Adan n'ose contredire la belle rousse, mais passe devant elle pour se retrouver vis-à-vis de Charles et ainsi pouvoir lui cacher sa déception. Il lui semble qu'elle le fuit depuis le réveil de Broot.

Charles remarque le changement qui s'est opéré chez son ami. Il le suit de près et lui glisse en catimini :

— Crois-en mon expérience : les femmes c'est comme les voiliers, quand elles ont le vent dans les voiles, tout va bien.  Mais dès qu'elles sentent venir un grain, elles se comportent bizarrement, elles valsent sur les flots. Nous, on est là et on s'étonne, on a rien vu venir... Il vaut mieux alors suivre la dame dans sa danse en lui faisant confiance.  Elle te sera fidèle en cas de tempête et suivra ton regard dès le retour du calme.

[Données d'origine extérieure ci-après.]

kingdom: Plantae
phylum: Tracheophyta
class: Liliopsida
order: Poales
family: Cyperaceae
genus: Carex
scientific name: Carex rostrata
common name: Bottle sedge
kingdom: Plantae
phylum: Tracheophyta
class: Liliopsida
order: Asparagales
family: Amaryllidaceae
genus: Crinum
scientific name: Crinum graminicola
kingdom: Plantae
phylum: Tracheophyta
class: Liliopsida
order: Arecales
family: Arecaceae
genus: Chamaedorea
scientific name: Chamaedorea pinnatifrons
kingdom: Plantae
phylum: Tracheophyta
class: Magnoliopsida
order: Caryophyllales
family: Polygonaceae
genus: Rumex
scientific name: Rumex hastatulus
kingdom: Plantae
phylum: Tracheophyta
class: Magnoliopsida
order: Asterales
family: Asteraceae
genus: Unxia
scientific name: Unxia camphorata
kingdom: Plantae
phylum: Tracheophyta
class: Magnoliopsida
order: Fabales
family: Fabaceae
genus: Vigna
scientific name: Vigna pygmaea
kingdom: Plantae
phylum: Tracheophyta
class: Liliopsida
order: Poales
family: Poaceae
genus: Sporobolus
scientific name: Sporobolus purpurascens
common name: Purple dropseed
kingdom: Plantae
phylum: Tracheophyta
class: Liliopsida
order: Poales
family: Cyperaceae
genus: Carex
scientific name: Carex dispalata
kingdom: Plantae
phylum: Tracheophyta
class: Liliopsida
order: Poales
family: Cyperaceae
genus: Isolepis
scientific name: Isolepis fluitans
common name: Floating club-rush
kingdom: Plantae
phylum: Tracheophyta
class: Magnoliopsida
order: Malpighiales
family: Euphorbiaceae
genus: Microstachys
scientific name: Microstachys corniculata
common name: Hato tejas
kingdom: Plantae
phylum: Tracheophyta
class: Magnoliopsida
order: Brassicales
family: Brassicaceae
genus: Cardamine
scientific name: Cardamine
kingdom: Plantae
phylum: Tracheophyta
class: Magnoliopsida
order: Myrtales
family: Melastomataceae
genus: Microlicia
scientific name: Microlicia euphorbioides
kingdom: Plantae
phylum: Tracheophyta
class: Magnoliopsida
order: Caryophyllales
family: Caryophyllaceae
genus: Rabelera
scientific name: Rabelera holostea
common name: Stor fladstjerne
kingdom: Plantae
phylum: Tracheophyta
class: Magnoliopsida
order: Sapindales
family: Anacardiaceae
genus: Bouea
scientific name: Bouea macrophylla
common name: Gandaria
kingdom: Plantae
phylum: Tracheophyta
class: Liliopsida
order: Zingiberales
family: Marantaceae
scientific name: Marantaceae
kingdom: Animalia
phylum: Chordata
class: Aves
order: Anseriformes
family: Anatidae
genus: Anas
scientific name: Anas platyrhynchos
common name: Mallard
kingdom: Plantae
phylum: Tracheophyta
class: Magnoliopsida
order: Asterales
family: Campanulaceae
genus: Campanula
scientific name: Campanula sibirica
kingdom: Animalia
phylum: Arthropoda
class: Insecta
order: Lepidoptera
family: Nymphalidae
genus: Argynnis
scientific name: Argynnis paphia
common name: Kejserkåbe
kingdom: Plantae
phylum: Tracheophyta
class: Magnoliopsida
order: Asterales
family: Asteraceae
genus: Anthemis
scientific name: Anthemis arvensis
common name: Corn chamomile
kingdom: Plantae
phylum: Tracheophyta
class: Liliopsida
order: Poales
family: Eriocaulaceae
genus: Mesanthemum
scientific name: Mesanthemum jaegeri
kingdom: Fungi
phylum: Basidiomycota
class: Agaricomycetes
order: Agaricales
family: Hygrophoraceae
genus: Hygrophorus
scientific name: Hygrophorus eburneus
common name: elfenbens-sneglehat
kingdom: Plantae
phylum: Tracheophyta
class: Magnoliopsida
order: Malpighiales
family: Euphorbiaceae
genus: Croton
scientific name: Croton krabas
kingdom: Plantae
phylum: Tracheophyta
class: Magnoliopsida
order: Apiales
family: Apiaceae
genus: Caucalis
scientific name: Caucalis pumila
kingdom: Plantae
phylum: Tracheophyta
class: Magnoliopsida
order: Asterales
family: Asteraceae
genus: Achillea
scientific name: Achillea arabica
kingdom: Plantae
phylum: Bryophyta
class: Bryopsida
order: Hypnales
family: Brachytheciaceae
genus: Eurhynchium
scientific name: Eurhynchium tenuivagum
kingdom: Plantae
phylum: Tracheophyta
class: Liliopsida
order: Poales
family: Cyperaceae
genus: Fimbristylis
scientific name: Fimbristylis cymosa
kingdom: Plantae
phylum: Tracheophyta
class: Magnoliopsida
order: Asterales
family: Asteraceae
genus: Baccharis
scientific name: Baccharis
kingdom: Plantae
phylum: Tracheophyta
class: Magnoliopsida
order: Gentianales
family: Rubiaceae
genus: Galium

— Puisses-tu avoir raison Capitaine, murmure sourdement Adan en se retournant vers lui, non sans avoir vérifier que Jessie est hors de portée d'écoute.

— Furet et Fauvette n'est-ce pas ?

— Oui, mais cela remonte à bien loin... Tout en étant assez récent.

— Raison de plus pour lui faire confiance. Tu l'aimes ?

Adan ne répond pas mais glisse un œil vers les trois femmes qui s'engouffrent dans la cale d'une des coques.... Lorsqu'il regarde à nouveau Charles, ce-dernier l'observe en souriant, puis il reprend la visite, en laissant tomber :

— Ah ! les sirènes aux yeux dorés... Quel malheur pour le cœur d'un homme !

Adan le suit sans dire un mot.

***

Après une visite complète des lieux et une rapide toilette, une demi-heure plus tard, ils se retrouvent tous au carré autour de grands plats garnis d'une multitude de morceaux de poissons, servie dans une sauce épicée avec olives et légumes.  Chacun se sert et se régale. Charles prépare une assiette qu'il va porter à Jay-Jay.  Pendant ce temps, la discussion devient plus animée alors que les estomacs se remplissent.   Lorsque Dunkins revient et s'insère allègrement dans la conversation qui tourne autour de Santos, du SSCC et de leurs découvertes communes, Broot, rassasié, ne tient plus en place.  Il se met à explorer la grande pièce commune pendant que les adultes parlent de sujets dont il ne semble pas se préoccuper... enfin, il en donne l'air.

Le gamin contourne le bar où des lumières font des jeux d'ombres et d'étincelles sur la verrerie. Il s'assoit sur un haut tabouret puis observe les lieux du haut de son perchoir.  Un poste de télé orne un pan de mur, une table de pool attend dans un coin et deux grands fauteuils en angle occupent l'autre extrémité du carré, près d'une bibliothèque bien remplie.   Il s'y rend et admire les maquettes de bateaux qui en décore les étagères.  L'une d'elle attire particulièrement son regard, elle est encastrée dans une bouteille et représente un majestueux voilier à trois mats. Broot est fasciné.

Alors que la table du repas est rapidement nettoyée, les restes et la vaisselle emportés et rangés dans la cuisine attenante, Dunkins s'approche de Broot avec, à la main, une pipe blanche, de laquelle s'échappe des filets de fumée odorante.

— Tu aimes ?

— Oh oui. C'est toi qui l'a fait ?

— Non, c'est Jay l'artiste.   Il n'a pas son pareil pour tout transformer en œuvre d'art.  D'un simple caillou, d'un morceau de bois ou d'un coquillage, avec de simples canifs, il sculpte des objets d'une délicatesse hors pair. Comme ce bateau.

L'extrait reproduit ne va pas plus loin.